Prends ta mallette noire et dépêche-toi d’aller à l’hôtel de ville, lui dit-il. Tu vas être occupé.

 

Photographie montrant un train circulant sur la voie ferrée et l’hôtel de ville d’Almonte à l’arrière-plan, années 1950

Un train passe devant l’hôtel de ville d’Almonte, années 1950


 

Le décès d’un ami cher

Dans la confusion de l’accident, John pense qu’un accouplement a dû se briser. Debout dans l’allée, agrippant les deux mains courantes en laiton des bancs de chaque côté de lui, il fixe le grand espace qui s’est ouvert entre l’avant du train et leur voiture. Soudain, se souvenant de son ami dans la troisième voiture, il se fraie un chemin entre d’autres passagers sous le choc pour voir s’il va bien. La charpente en acier du porte-bagages l’a empalé. Il est mort sur le coup.

### [Jeu de données]
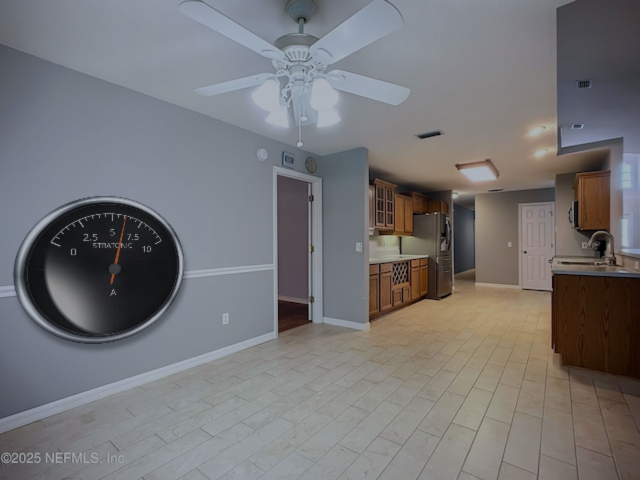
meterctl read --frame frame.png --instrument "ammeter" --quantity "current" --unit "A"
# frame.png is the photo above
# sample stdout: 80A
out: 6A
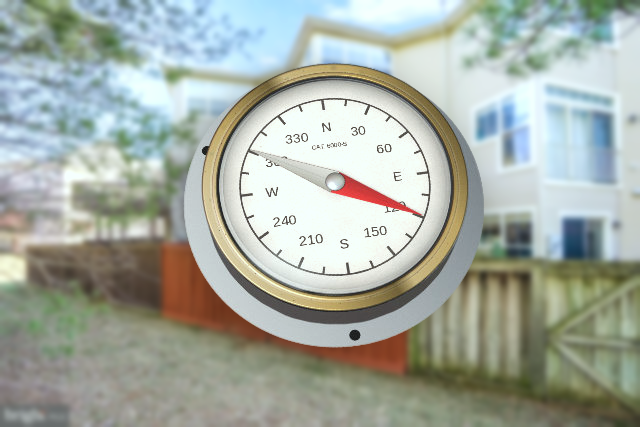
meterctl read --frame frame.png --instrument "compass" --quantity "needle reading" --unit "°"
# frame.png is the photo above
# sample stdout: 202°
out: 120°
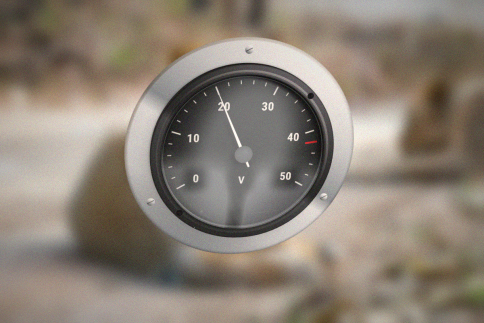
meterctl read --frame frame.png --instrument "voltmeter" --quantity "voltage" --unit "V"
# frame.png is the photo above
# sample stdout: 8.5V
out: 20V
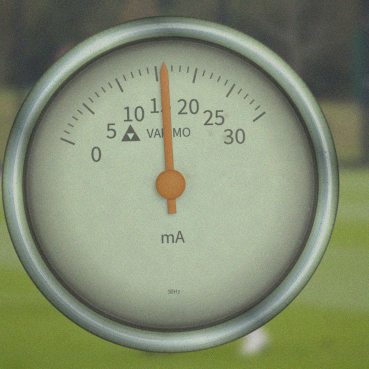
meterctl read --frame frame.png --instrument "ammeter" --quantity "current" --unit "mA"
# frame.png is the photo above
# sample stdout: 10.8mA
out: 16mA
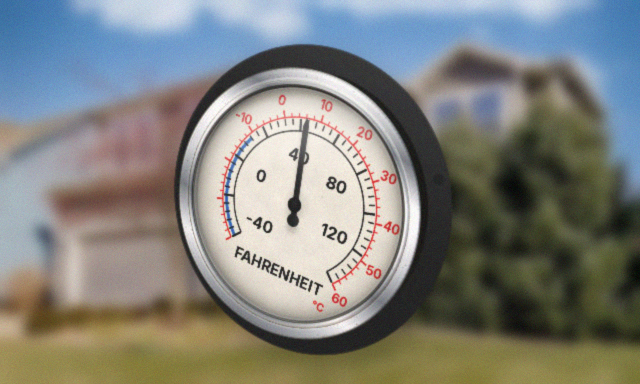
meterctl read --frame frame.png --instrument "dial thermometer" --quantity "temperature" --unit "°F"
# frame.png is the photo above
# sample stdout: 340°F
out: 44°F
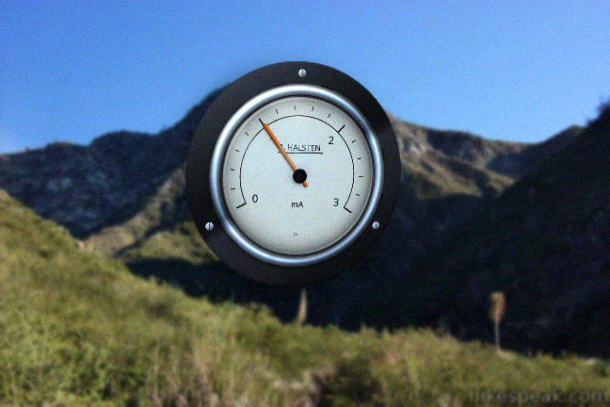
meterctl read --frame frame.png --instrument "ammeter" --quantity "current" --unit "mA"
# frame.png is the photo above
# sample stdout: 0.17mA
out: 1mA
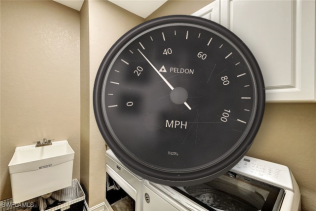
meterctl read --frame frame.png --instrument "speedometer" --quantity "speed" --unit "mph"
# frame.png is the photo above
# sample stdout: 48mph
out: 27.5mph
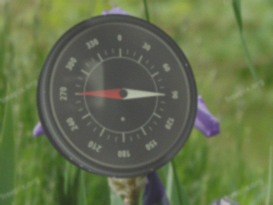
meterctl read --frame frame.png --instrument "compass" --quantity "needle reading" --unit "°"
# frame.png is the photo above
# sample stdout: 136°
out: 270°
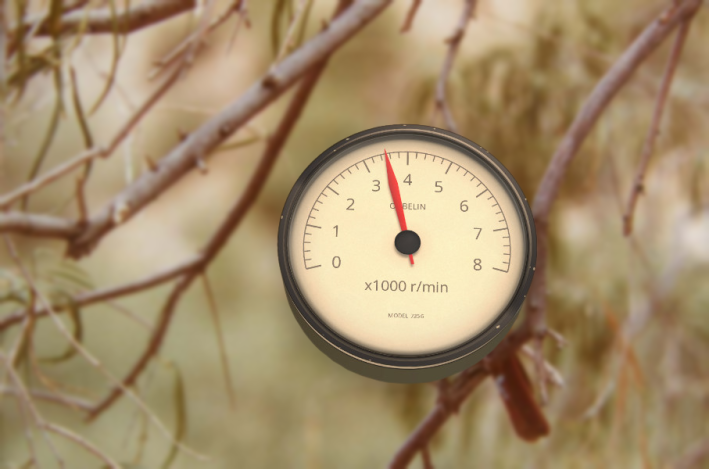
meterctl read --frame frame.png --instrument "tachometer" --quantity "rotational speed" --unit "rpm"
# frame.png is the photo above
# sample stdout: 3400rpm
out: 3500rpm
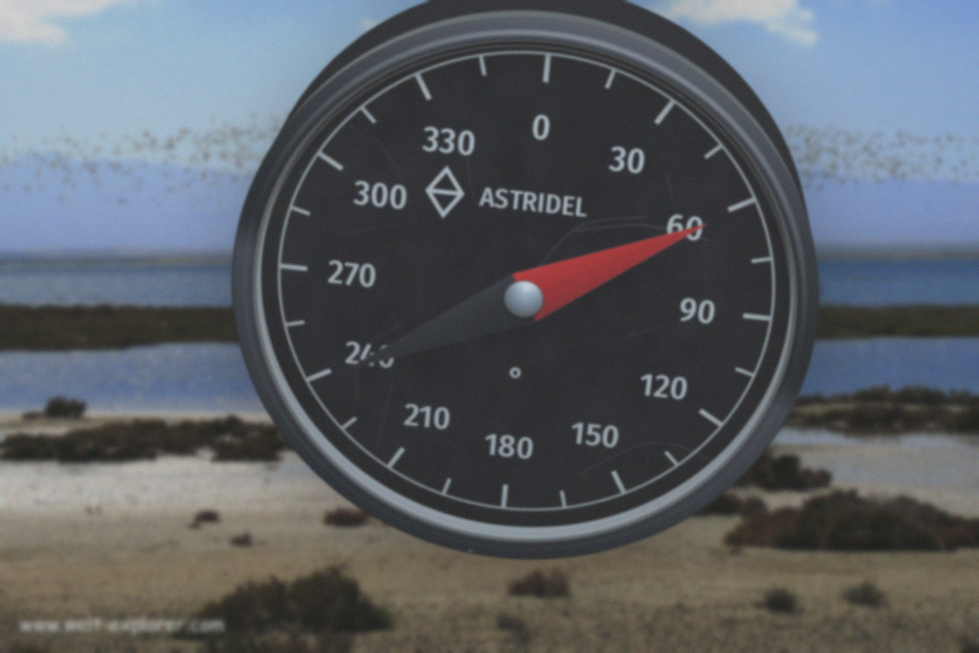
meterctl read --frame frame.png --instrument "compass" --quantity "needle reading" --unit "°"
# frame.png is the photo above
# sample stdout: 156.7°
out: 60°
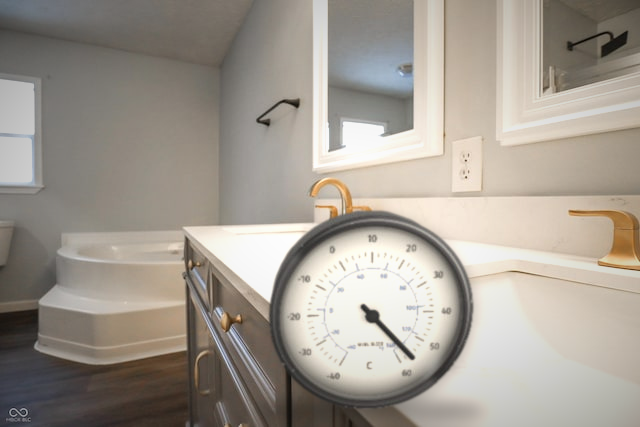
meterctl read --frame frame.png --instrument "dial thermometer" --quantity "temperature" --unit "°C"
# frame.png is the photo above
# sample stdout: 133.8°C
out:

### [Activité 1]
Dans le texte sur l'accident de train, quelles sont les réponses ?
(a) Que doit prendre le personnage avant de se rendre à l'hôtel de ville ?
(b) Devant quel bâtiment le train passe-t-il sur la photographie des années 1950 ?
(c) Qu'est-ce qui a empalé l'ami de John ?
### [Activité 2]
Poursuivez le récit de l'accident de train après sa dernière phrase.

### [Zone de réponse 1]
(a) Sa mallette noire.
(b) L'hôtel de ville d'Almonte.
(c) La charpente en acier du porte-bagages.

### [Zone de réponse 2]
John n’en croit pas ses yeux. Il descend précipitamment sur le quai. Il y a des débris partout et il entend le sifflement de la vapeur qui s’échappe d’une locomotive derrière. Comment est-ce possible? Il ne comprend pas. L’autre locomotive est immobilisée, son mécanicien toujours assis dans la cabine. Les roues de tête sont à deux ou trois pouces au-dessus des rails.

Reprenant ses esprits, il retourne à l’intérieur de la voiture et dit à sa tante qu’ils seront retardés au moins jusqu’au matin. Alors qu’ils descendent du train, elle met son nouveau chapeau sous son bras pour le protéger.